(Excerpt provided)
+++
Dynamic shape guard is not failed in the following

import torch
def fn(x):
    if x.size() != (5, 1, 2, 3):
        return x.cos()
    return x.sin()

opt_fn = torch.compile(fn, backend="eager", dynamic=True)

x = torch.ones(5, 1, 3, 4)
x2 = torch.ones(5, 1, 2, 3)
torch.testing.assert_close(fn(x), opt_fn(x))
# Installs guard: ~(Eq(L['x'].size()[0], 5) & Eq(L['x'].size()[2], 2) & Eq(L['x'].size()[3], 3))
torch.testing.assert_close(fn(x2), opt_fn(x2))
# ~(Eq(L['x'].size()[0], 5) & Eq(L['x'].size()[2], 2) & Eq(L['x'].size()[3], 3)) should fail, but doesn't!
+++
Dataset entries
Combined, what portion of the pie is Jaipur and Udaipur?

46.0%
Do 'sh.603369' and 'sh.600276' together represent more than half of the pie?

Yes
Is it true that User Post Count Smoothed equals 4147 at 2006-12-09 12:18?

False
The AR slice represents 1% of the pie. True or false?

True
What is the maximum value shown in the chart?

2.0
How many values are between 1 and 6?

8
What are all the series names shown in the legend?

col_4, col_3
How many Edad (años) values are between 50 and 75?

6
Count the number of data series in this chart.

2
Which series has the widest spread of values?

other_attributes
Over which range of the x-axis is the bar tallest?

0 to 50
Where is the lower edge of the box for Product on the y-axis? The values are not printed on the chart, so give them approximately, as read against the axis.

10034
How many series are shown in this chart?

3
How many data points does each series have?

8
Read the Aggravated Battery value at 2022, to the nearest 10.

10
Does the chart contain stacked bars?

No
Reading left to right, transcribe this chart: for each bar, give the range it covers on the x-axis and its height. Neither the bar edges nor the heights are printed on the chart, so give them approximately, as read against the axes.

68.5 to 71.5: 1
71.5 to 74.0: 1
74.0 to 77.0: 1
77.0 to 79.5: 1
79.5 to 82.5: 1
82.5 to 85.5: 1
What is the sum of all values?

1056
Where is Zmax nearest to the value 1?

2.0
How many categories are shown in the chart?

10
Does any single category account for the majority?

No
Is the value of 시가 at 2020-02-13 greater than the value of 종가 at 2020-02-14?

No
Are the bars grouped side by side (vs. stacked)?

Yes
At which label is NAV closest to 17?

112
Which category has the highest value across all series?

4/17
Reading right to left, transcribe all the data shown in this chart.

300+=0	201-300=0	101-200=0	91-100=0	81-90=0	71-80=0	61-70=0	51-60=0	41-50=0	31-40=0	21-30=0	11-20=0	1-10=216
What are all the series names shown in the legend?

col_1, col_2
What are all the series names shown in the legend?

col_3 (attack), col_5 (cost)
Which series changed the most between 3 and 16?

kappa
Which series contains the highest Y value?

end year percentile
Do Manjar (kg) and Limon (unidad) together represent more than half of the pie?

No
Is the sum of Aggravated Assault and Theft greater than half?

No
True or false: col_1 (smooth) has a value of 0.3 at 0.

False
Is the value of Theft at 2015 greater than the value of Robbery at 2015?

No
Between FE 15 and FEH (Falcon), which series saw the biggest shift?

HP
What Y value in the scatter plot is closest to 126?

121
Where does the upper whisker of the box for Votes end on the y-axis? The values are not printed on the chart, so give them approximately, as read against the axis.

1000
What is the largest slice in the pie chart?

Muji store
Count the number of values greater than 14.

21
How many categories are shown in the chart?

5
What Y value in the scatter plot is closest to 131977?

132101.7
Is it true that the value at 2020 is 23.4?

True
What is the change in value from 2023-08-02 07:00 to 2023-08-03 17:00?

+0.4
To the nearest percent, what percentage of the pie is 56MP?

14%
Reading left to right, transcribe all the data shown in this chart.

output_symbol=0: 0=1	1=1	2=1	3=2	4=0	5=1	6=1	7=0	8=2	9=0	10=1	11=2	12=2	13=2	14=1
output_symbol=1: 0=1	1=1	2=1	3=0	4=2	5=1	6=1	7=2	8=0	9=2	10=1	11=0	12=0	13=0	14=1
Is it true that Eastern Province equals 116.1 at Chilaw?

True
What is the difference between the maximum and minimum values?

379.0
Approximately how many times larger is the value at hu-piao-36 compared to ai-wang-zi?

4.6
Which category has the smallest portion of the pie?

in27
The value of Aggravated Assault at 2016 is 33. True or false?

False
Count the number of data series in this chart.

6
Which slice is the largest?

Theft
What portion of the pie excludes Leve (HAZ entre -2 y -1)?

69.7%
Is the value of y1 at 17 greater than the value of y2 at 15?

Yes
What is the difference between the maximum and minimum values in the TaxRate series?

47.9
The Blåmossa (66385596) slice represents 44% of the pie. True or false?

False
+++
(Your tasks)
A: In the PyTorch dynamic shape guard report, which backend is passed to torch.compile?
B: Continue the PyTorch dynamic shape guard report from its final line.

(Set of answers)
A: "eager"

B:
Flipping the order of x, x2 passes. With recompile:

torch._dynamo.guards.__recompiles: [DEBUG] Recompiling function fn in /home/jonch/Desktop/Programming/mlsys/pytorch/test/dynamo/test_repros.py:3578
[2023-11-16 11:47:42,965] torch._dynamo.guards.__recompiles: [DEBUG]     triggered by the following guard failure(s):
[2023-11-16 11:47:42,965] torch._dynamo.guards.__recompiles: [DEBUG]     - Eq(L['x'].size()[0], 5) & Eq(L['x'].size()[2], 2) & Eq(L['x'].size()[3], 3)

Versions

main

cc @ezyang @msaroufim @wconstab @bdhirsh @anijain2305 @zou3519

jon-chuang commented 9 months ago

@ezyang not sure why this was closed? I think it is still a bug

The PR linked is where the bug was identified.

ezyang commented 9 months ago

Oh, I thought that PR was fixing this bug. Have you root caused this one then?

jon-chuang commented 9 months ago

Nope not yet

ezyang commented 9 months ago

It's because we messed up codegen for negation

 ~(Eq(L['x'].size()[0], 5) & Eq(L['x'].size()[2], 2) & Eq(L['x'].size()[3], 3))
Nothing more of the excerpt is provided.